- [WHAT YOU ARE ASKED TO DO]:
Starting at the line that holds "Fixed: @VERSION not" and stopping at the line that holds "Removed: Don't throw", restate the records below word for word, with both of those lines included.

- [SOURCE INFORMATION]:
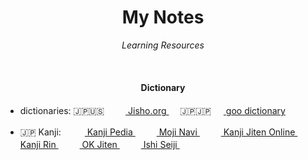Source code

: <h1 align="center">My Notes</h1>
<p align="center"><i>Learning Resources</i></p>

<br>



<h4 align="center">Dictionary</h4> 

* dictionaries:
🇯🇵🇺🇸 &emsp;<img height="16" width="16" src="http://proxy.duckduckgo.com/ip3/jisho.org.ico">[ Jisho.org ](https://jisho.org)&emsp;
🇯🇵🇯🇵 <img height="16" width="16" src="http://proxy.duckduckgo.com/ip3/dictionary.goo.ne.jp.ico">[ goo dictionary ](https://dictionary.goo.ne.jp/jn/)

* 🇯🇵 Kanji: &emsp; 
<img height="16" width="16" src="http://proxy.duckduckgo.com/ip3/www.kanjipedia.jp.ico">[ Kanji Pedia ](https://www.kanjipedia.jp/)&emsp;
<img height="16" width="16" src="http://proxy.duckduckgo.com/ip3/mojinavi.com.ico">[ Moji Navi ](https://mojinavi.com/)&emsp;
<img height="16" width="16" src="http://proxy.duckduckgo.com/ip3/kanji.jitenon.jp.ico">[ Kanji Jiten Online ](https://kanji.jitenon.jp)&emsp; 
<img height="16" width="16" src="http://proxy.duckduckgo.com/ip3/ksbookshelf.com.ico">[ Kanji Rin ](http://ksbookshelf.com/DW/Kanjirin/index.html#kanjirin)&emsp; 
<img height="16" width="16" src="http://proxy.duckduckgo.com/ip3/okmagazine.com.ico">[ OK Jiten ](http://okjiten.jp)&emsp; 
<img height="16" width="16" src="http://proxy.duckduckgo.com/ip3//blog.goo.ne.jp.ico">[ Ishi Seiji ](https://blog.goo.ne.jp/ishiseiji)&emsp; 
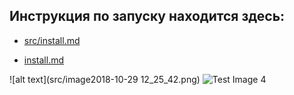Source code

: ## Инструкция по запуску находится здесь:

* <a href="src/install.md">src/install.md</a>

* [install.md](../src/install.md)

![alt text](src/image2018-10-29 12_25_42.png)
![Test Image 4](https://github.com/tograh/testrepository/3DTest.png)

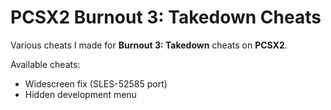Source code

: # PCSX2 Burnout 3: Takedown Cheats

Various cheats I made for **Burnout 3: Takedown** cheats on **PCSX2**.

Available cheats:
- Widescreen fix (SLES-52585 port)
- Hidden development menu
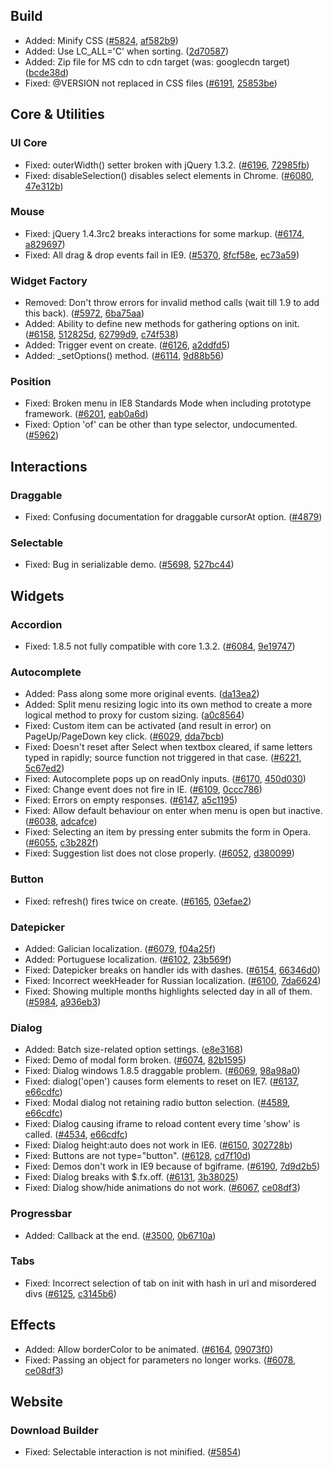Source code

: <script>{
	"title": "jQuery UI 1.8.6 Changelog"
}</script>

## Build

* Added: Minify CSS ([#5824](http://bugs.jqueryui.com/ticket/5824), [af582b9](http://github.com/jquery/jquery-ui/commit/af582b97a70e955432fdf4123891b75d2f2c68c5))
* Added: Use LC_ALL='C' when sorting. ([2d70587](http://github.com/jquery/jquery-ui/commit/2d705873e9d575217762224c1c82ffb4c15d50dc))
* Added: Zip file for MS cdn to cdn target (was: googlecdn target) ([bcde38d](http://github.com/jquery/jquery-ui/commit/bcde38de3d3d0717c43e117904f5ecb9d6d2f230))
* Fixed: @VERSION not replaced in CSS files ([#6191](http://bugs.jqueryui.com/ticket/6191), [25853be](http://github.com/jquery/jquery-ui/commit/25853beb68aaae8e7828bff609ef2a26836e721d))

## Core &amp; Utilities

### UI Core

* Fixed: outerWidth() setter broken with jQuery 1.3.2. ([#6196](http://bugs.jqueryui.com/ticket/6196), [72985fb](http://github.com/jquery/jquery-ui/commit/72985fbbecba2153fa56dba058740160fbd0c878))
* Fixed: disableSelection() disables select elements in Chrome. ([#6080](http://bugs.jqueryui.com/ticket/6080), [47e312b](http://github.com/jquery/jquery-ui/commit/47e312b238453c6dae1e15e2828dfd27b8079408))

### Mouse

* Fixed: jQuery 1.4.3rc2 breaks interactions for some markup. ([#6174](http://bugs.jqueryui.com/ticket/6174), [a829697](http://github.com/jquery/jquery-ui/commit/a829697d0c9083438bde3a2e47964c29bfbc9417))
* Fixed: All drag &amp; drop events fail in IE9. ([#5370](http://bugs.jqueryui.com/ticket/5370), [8fcf58e](http://github.com/jquery/jquery-ui/commit/8fcf58e29e4adfdcf9bef5c9e35bde932c165aa8), [ec73a59](http://github.com/jquery/jquery-ui/commit/ec73a59c77c522a45b3a22ea74515c36b7db45a5))

### Widget Factory

* Removed: Don't throw errors for invalid method calls (wait till 1.9 to add this back). ([#5972](http://bugs.jqueryui.com/ticket/5972), [6ba75aa](http://github.com/jquery/jquery-ui/commit/6ba75aa698361bf8c87ac7037570a5daaad3b49a))
* Added: Ability to define new methods for gathering options on init. ([#6158](http://bugs.jqueryui.com/ticket/6158), [512825d](http://github.com/jquery/jquery-ui/commit/512825d358851f4b2b584f1b6463e9cd48f31752), [62799d9](http://github.com/jquery/jquery-ui/commit/62799d9122068817cf98ae6012a639a93568031a), [c74f538](http://github.com/jquery/jquery-ui/commit/c74f53898e6191d23aa5e8f91f3a64903980d84d))
* Added: Trigger event on create. ([#6126](http://bugs.jqueryui.com/ticket/6126), [a2ddfd5](http://github.com/jquery/jquery-ui/commit/a2ddfd51072952969792cd3b503e573ea8f18d30))
* Added: _setOptions() method. ([#6114](http://bugs.jqueryui.com/ticket/6114), [9d88b56](http://github.com/jquery/jquery-ui/commit/9d88b565d6f65dc1aaebfaf99699f6155370949c))

### Position

* Fixed: Broken menu in IE8 Standards Mode when including prototype framework. ([#6201](http://bugs.jqueryui.com/ticket/6201), [eab0a6d](http://github.com/jquery/jquery-ui/commit/eab0a6dac13b642a870747249a360bdddb39da99))
* Fixed: Option 'of' can be other than type selector, undocumented. ([#5962](http://bugs.jqueryui.com/ticket/5962))

## Interactions

### Draggable

* Fixed: Confusing documentation for draggable cursorAt option. ([#4879](http://bugs.jqueryui.com/ticket/4879))

### Selectable

* Fixed: Bug in serializable demo. ([#5698](http://bugs.jqueryui.com/ticket/5698), [527bc44](http://github.com/jquery/jquery-ui/commit/527bc44afe4784ac7768f221044ad2ccab89d33e))

## Widgets

### Accordion

* Fixed: 1.8.5 not fully compatible with core 1.3.2. ([#6084](http://bugs.jqueryui.com/ticket/6084), [9e19747](http://github.com/jquery/jquery-ui/commit/9e1974720931ee327d4c7c03ebb57e6e0fa9ecc7))

### Autocomplete

* Added: Pass along some more original events. ([da13ea2](http://github.com/jquery/jquery-ui/commit/da13ea26fec7e21f9cd6566e99b7fd6688b5e96e))
* Added: Split menu resizing logic into its own method to create a more logical method to proxy for custom sizing. ([a0c8564](http://github.com/jquery/jquery-ui/commit/a0c856467d7cb19442ac24a5e8eda5a504d474d6))
* Fixed: Custom item can be activated (and result in error) on PageUp/PageDown key click. ([#6029](http://bugs.jqueryui.com/ticket/6029), [dda7bcb](http://github.com/jquery/jquery-ui/commit/dda7bcb6383ed0fee9dcd1ae5f0a6e1dcc160c6b))
* Fixed: Doesn't reset after Select when textbox cleared, if same letters typed in rapidly; source function not triggered in that case. ([#6221](http://bugs.jqueryui.com/ticket/6221), [5c67ed2](http://github.com/jquery/jquery-ui/commit/5c67ed26e8c36c42c9f149fcfb2f5fe9e1192b26))
* Fixed: Autocomplete pops up on readOnly inputs. ([#6170](http://bugs.jqueryui.com/ticket/6170), [450d030](http://github.com/jquery/jquery-ui/commit/450d0306dd748d7efa18d29edc16cebde90b4d11))
* Fixed: Change event does not fire in IE. ([#6109](http://bugs.jqueryui.com/ticket/6109), [0ccc786](http://github.com/jquery/jquery-ui/commit/0ccc78698b55d5e1bc336bb754b546a9ad19ea5c))
* Fixed: Errors on empty responses. ([#6147](http://bugs.jqueryui.com/ticket/6147), [a5c1195](http://github.com/jquery/jquery-ui/commit/a5c119558b0b40633269c7565339e5b20754c3d8))
* Fixed: Allow default behaviour on enter when menu is open but inactive. ([#6038](http://bugs.jqueryui.com/ticket/6038), [adcafce](http://github.com/jquery/jquery-ui/commit/adcafce7a24156c503061eb354867e41064fd89f))
* Fixed: Selecting an item by pressing enter submits the form in Opera. ([#6055](http://bugs.jqueryui.com/ticket/6055), [c3b282f](http://github.com/jquery/jquery-ui/commit/c3b282fceb8b5161c013575bf01c652d6573d72e))
* Fixed: Suggestion list does not close properly. ([#6052](http://bugs.jqueryui.com/ticket/6052), [d380099](http://github.com/jquery/jquery-ui/commit/d3800991162ed281dc811552747494df012cfd49))

### Button

* Fixed: refresh() fires twice on create. ([#6165](http://bugs.jqueryui.com/ticket/6165), [03efae2](http://github.com/jquery/jquery-ui/commit/03efae28873822a1b753a3ce22e8d5945c9832ce))

### Datepicker

* Added: Galician localization. ([#6079](http://bugs.jqueryui.com/ticket/6079), [f04a25f](http://github.com/jquery/jquery-ui/commit/f04a25f9bf24bcbfa6f9f79b45a6a97bc90ffd1d))
* Added: Portuguese localization. ([#6102](http://bugs.jqueryui.com/ticket/6102), [23b569f](http://github.com/jquery/jquery-ui/commit/23b569f46ec7472d4baec7486d27ddbe5aaa8518))
* Fixed: Datepicker breaks on handler ids with dashes. ([#6154](http://bugs.jqueryui.com/ticket/6154), [66346d0](http://github.com/jquery/jquery-ui/commit/66346d04bfa4e9a80ae25a670ea06d9ea7a48e4d))
* Fixed: Incorrect weekHeader for Russian localization. ([#6100](http://bugs.jqueryui.com/ticket/6100), [7da6624](http://github.com/jquery/jquery-ui/commit/7da662410b67ff2a1538b5d24839ce3e4d78b2b9))
* Fixed: Showing multiple months highlights selected day in all of them. ([#5984](http://bugs.jqueryui.com/ticket/5984), [a936eb3](http://github.com/jquery/jquery-ui/commit/a936eb3c0982293940a3f3135fc85178bf17534d))

### Dialog

* Added: Batch size-related option settings. ([e8e3168](http://github.com/jquery/jquery-ui/commit/e8e3168a3930bcd6689a079e5e210877f836a977))
* Fixed: Demo of modal form broken. ([#6074](http://bugs.jqueryui.com/ticket/6074), [82b1595](http://github.com/jquery/jquery-ui/commit/82b15951d123c7d68d50fec4a5decbc5af2816ba))
* Fixed: Dialog windows 1.8.5 draggable problem. ([#6069](http://bugs.jqueryui.com/ticket/6069), [98a98a0](http://github.com/jquery/jquery-ui/commit/98a98a05d1a646a1e53b90020fe7c096acd1d933))
* Fixed: dialog('open') causes form elements to reset on IE7. ([#6137](http://bugs.jqueryui.com/ticket/6137), [e66cdfc](http://github.com/jquery/jquery-ui/commit/e66cdfcf59f3a03bb3c49337f8c11da0a236b337))
* Fixed: Modal dialog not retaining radio button selection. ([#4589](http://bugs.jqueryui.com/ticket/4589), [e66cdfc](http://github.com/jquery/jquery-ui/commit/e66cdfcf59f3a03bb3c49337f8c11da0a236b337))
* Fixed: Dialog causing iframe to reload content every time 'show' is called. ([#4534](http://bugs.jqueryui.com/ticket/4534), [e66cdfc](http://github.com/jquery/jquery-ui/commit/e66cdfcf59f3a03bb3c49337f8c11da0a236b337))
* Fixed: Dialog height:auto does not work in IE6. ([#6150](http://bugs.jqueryui.com/ticket/6150), [302728b](http://github.com/jquery/jquery-ui/commit/302728bd87dca0a887e25bac7a8a7059865a42af))
* Fixed: Buttons are not type="button". ([#6128](http://bugs.jqueryui.com/ticket/6128), [cd7f10d](http://github.com/jquery/jquery-ui/commit/cd7f10d480c923d095af6cbd844cbbdb5bb3813e))
* Fixed: Demos don't work in IE9 because of bgiframe. ([#6190](http://bugs.jqueryui.com/ticket/6190), [7d9d2b5](http://github.com/jquery/jquery-ui/commit/7d9d2b551fc9522e6eea6c4c3df9c235f51b3803))
* Fixed: Dialog breaks with $.fx.off. ([#6131](http://bugs.jqueryui.com/ticket/6131), [3b38025](http://github.com/jquery/jquery-ui/commit/3b38025cedca458c100176c273c8d3956a7a5459))
* Fixed: Dialog show/hide animations do not work. ([#6067](http://bugs.jqueryui.com/ticket/6067), [ce08df3](http://github.com/jquery/jquery-ui/commit/ce08df3bdc8f2806062f7a393975656f31cda035))

### Progressbar

* Added: Callback at the end. ([#3500](http://bugs.jqueryui.com/ticket/3500), [0b6710a](http://github.com/jquery/jquery-ui/commit/0b6710aed7fc9a9412a975c9f70d3fd6a87c4b02))

### Tabs

* Fixed: Incorrect selection of tab on init with hash in url and misordered divs ([#6125](http://bugs.jqueryui.com/ticket/6125), [c3145b6](http://github.com/jquery/jquery-ui/commit/c3145b691b0d028f94fc43c035047d532de94112))

## Effects

* Added: Allow borderColor to be animated. ([#6164](http://bugs.jqueryui.com/ticket/6164), [09073f0](http://github.com/jquery/jquery-ui/commit/09073f042e3a7336eccc5dd8e20b6ba5d7f4c9fa))
* Fixed: Passing an object for parameters no longer works. ([#6078](http://bugs.jqueryui.com/ticket/6078), [ce08df3](http://github.com/jquery/jquery-ui/commit/ce08df3bdc8f2806062f7a393975656f31cda035))

## Website

### Download Builder

* Fixed: Selectable interaction is not minified. ([#5854](http://bugs.jqueryui.com/ticket/5854))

- [TASK ANSWER]:
* Fixed: @VERSION not replaced in CSS files ([#6191](http://bugs.jqueryui.com/ticket/6191), [25853be](http://github.com/jquery/jquery-ui/commit/25853beb68aaae8e7828bff609ef2a26836e721d))

## Core &amp; Utilities

### UI Core

* Fixed: outerWidth() setter broken with jQuery 1.3.2. ([#6196](http://bugs.jqueryui.com/ticket/6196), [72985fb](http://github.com/jquery/jquery-ui/commit/72985fbbecba2153fa56dba058740160fbd0c878))
* Fixed: disableSelection() disables select elements in Chrome. ([#6080](http://bugs.jqueryui.com/ticket/6080), [47e312b](http://github.com/jquery/jquery-ui/commit/47e312b238453c6dae1e15e2828dfd27b8079408))

### Mouse

* Fixed: jQuery 1.4.3rc2 breaks interactions for some markup. ([#6174](http://bugs.jqueryui.com/ticket/6174), [a829697](http://github.com/jquery/jquery-ui/commit/a829697d0c9083438bde3a2e47964c29bfbc9417))
* Fixed: All drag &amp; drop events fail in IE9. ([#5370](http://bugs.jqueryui.com/ticket/5370), [8fcf58e](http://github.com/jquery/jquery-ui/commit/8fcf58e29e4adfdcf9bef5c9e35bde932c165aa8), [ec73a59](http://github.com/jquery/jquery-ui/commit/ec73a59c77c522a45b3a22ea74515c36b7db45a5))

### Widget Factory

* Removed: Don't throw errors for invalid method calls (wait till 1.9 to add this back). ([#5972](http://bugs.jqueryui.com/ticket/5972), [6ba75aa](http://github.com/jquery/jquery-ui/commit/6ba75aa698361bf8c87ac7037570a5daaad3b49a))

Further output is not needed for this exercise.